Kesselbrenner v. Anonymous

Abraham J. Gellinoff, J.

This is an application by petitioner, the Director of Kirby-Manhattan State Hospital, for an order of retention of respondent, an alleged mentally ill person, pursuant to CPL 730.50.

Respondent was indicted in 1948 for the crime of murder, and, pursuant to section 662-b of the former Code of Criminal *290Procedure, was determined to be incompetent to stand trial, and committed to Matteawan State Hospital on April 29, 1948. He has remained in State hospitals ever since.

The parties are all agreed that the interests of society and the welfare of respondent would best be served by releasing him from the hospital at this time. While he is not now competent, nor, in the opinion of the physicians, is he likely ever to be,, the hospital authorities believe that his release in the custody of his two sisters would be the most appropriate form of treatment. Nevertheless, because of the outstanding 25-year-old indictment, petitioner seeks further retention, with the request that section 37.12 of the Rules and Regulations of the Department of Mental Hygiene (14 NYCRR 37.12) be applied. That section provides that a patient held pursuant to section 662-b of the former Code of Criminal Procedure may not be released from the hospital “without prior permission from the judge of the court having jurisdiction of the criminal proceeding pending against such patient. ’ ’ Accordingly, petitioner requests that this court order release pursuant to section 37.12.

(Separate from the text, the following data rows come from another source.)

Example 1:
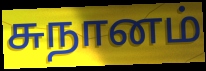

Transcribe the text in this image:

சுநானம்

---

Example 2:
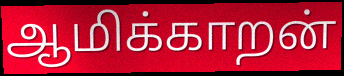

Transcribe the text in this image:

ஆமிக்காறன்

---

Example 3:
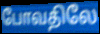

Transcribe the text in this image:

போவதிலே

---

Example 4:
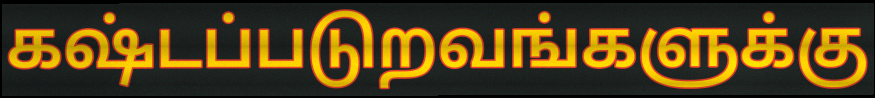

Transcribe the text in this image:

கஷ்டப்படுறவங்களுக்கு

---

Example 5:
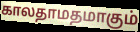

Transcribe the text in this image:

காலதாமதமாகும்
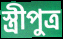
স্ত্রীপুত্র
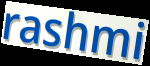
rashmi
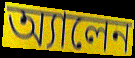
অ্যালেন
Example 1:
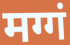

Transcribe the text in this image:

मग्गं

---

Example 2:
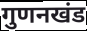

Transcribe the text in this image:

गुणनखंड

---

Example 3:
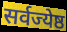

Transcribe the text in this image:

सर्वज्येष्ठ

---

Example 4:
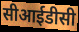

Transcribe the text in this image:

सीआईडीसी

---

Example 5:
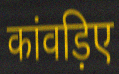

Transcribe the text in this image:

कांवड़िए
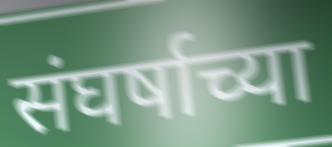
संघर्षाच्या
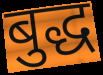
बुद्ध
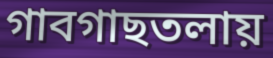
গাবগাছতলায়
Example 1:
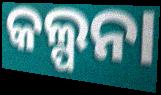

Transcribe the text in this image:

କଲ୍ପନା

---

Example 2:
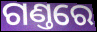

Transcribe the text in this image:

ଗଣ୍ତରେ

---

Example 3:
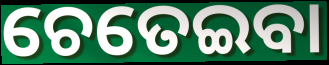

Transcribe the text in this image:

ଚେତେଇବା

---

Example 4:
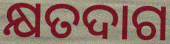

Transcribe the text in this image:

କ୍ଷତଦାଗ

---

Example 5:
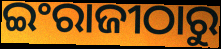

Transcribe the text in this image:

ଇଂରାଜୀଠାରୁ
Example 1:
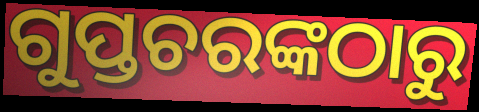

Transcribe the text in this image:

ଗୁପ୍ତଚରଙ୍କଠାରୁ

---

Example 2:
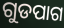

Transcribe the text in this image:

ଗୁଡପାଗ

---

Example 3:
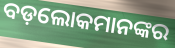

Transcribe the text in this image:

ବଡ଼ଲୋକମାନଙ୍କର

Respondent urges that section 37.12 is inapplicable, both because of the intervening repeal of the Code of Criminal Procedure and the former Mental Hygiene Law, and because the language of the section would seem to require the motion to be made in the court having jurisdiction over the indictment, that is, the criminal term of the Supreme Court.

However, another more compelling ground, also urged by respondent, prohibits the application of section 37.12. In order for the court to release respondent according to that section, it would first have to grant the application for an order of retention. And, on the facts adduced at the hearing, such order may not be granted. For in Jackson v. Indiana (406 U. S. 715, 738 [1972]), the Supreme Court of the United States held that: “ A person charged by a State with a criminal offense who is committed solely on account of his incapacity to proceed to trial cannot be held more than the reasonable period of time necessary to determine whether there is a substantial probability that he will attain that capacity in the foreseeable future. If it is determined that this is not the case, then the State must either institute the customary civil commitment proceeding that would be required to commit indefinitely any other citizen, or release the defendant. ’ ’

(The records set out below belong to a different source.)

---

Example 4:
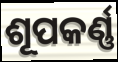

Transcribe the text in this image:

ଶୂପକର୍ଣ୍ଣ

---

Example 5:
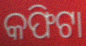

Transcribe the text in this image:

କଫିଟା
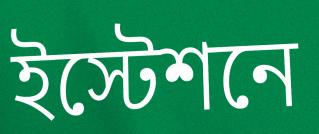
ইস্টেশনে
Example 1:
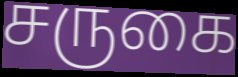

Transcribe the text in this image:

சருகை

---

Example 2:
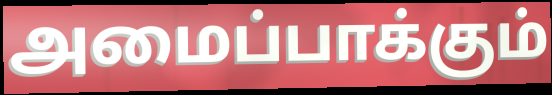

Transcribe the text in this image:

அமைப்பாக்கும்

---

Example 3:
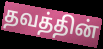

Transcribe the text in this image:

தவத்தின்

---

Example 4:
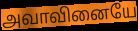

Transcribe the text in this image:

அவாவினையே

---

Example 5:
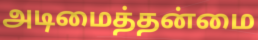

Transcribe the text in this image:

அடிமைத்தன்மை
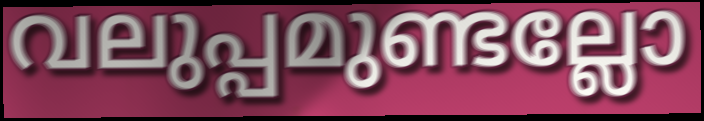
വലുപ്പമുണ്ടല്ലോ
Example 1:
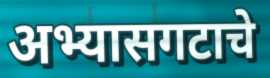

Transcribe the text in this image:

अभ्यासगटाचे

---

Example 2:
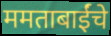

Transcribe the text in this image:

ममताबाईंचे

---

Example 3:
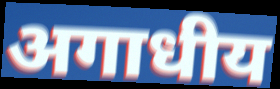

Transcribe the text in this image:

अगाधीय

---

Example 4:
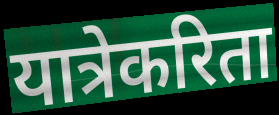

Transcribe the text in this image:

यात्रेकरिता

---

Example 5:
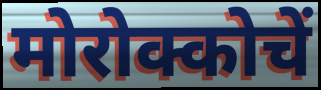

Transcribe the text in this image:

मोरोक्कोचें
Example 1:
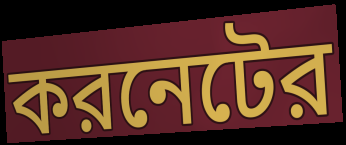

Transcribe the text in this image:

করনেটের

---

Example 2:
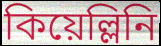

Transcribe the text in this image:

কিয়েল্লিনি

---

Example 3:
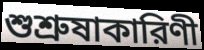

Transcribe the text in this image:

শুশ্রুষাকারিণী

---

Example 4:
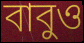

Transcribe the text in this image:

বাবুও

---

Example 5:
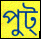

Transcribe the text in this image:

পুট্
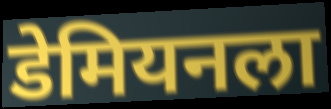
डेमियनला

It can hardly be disputed that 25 years is beyond the ‘ ‘ reason- . able period ” envisioned by the Supreme Court. And the undisputed testimony at the hearing — indeed, elicited by petitioner — ■ *291is that respondent is not now, after 25 years in the hospital, nor is he likely to ever be, competent to stand trial. Therefore, he may not be retained on the criminal commitment pursuant to section 662-b of the former Code of Criminal Procedure, nor under CPL 730.50. The alternative is civil commitment or release.

At the hearing conducted on this application, petitioner, through his counsel, the Attorney-G-eneral, made clear his position that respondent ought not be retained in the hospital, but should be released. Accordingly, since the State does not elect to seek civil commitment, respondent must be released.

This decision, of course, does not affect the indictment. Although moribund for a quarter of a century, it remains in existence, and, in the unlikely event that respondent becomes competent, he theoretically could be tried on it. The court would suggest that counsel for respondent make the appropriate motion in Criminal Term to dismiss the indictment. In that regard, the court directs the Clerk to forward a copy .of this decision to the District Attorney of New York County.

The application is denied and respondent ordered released.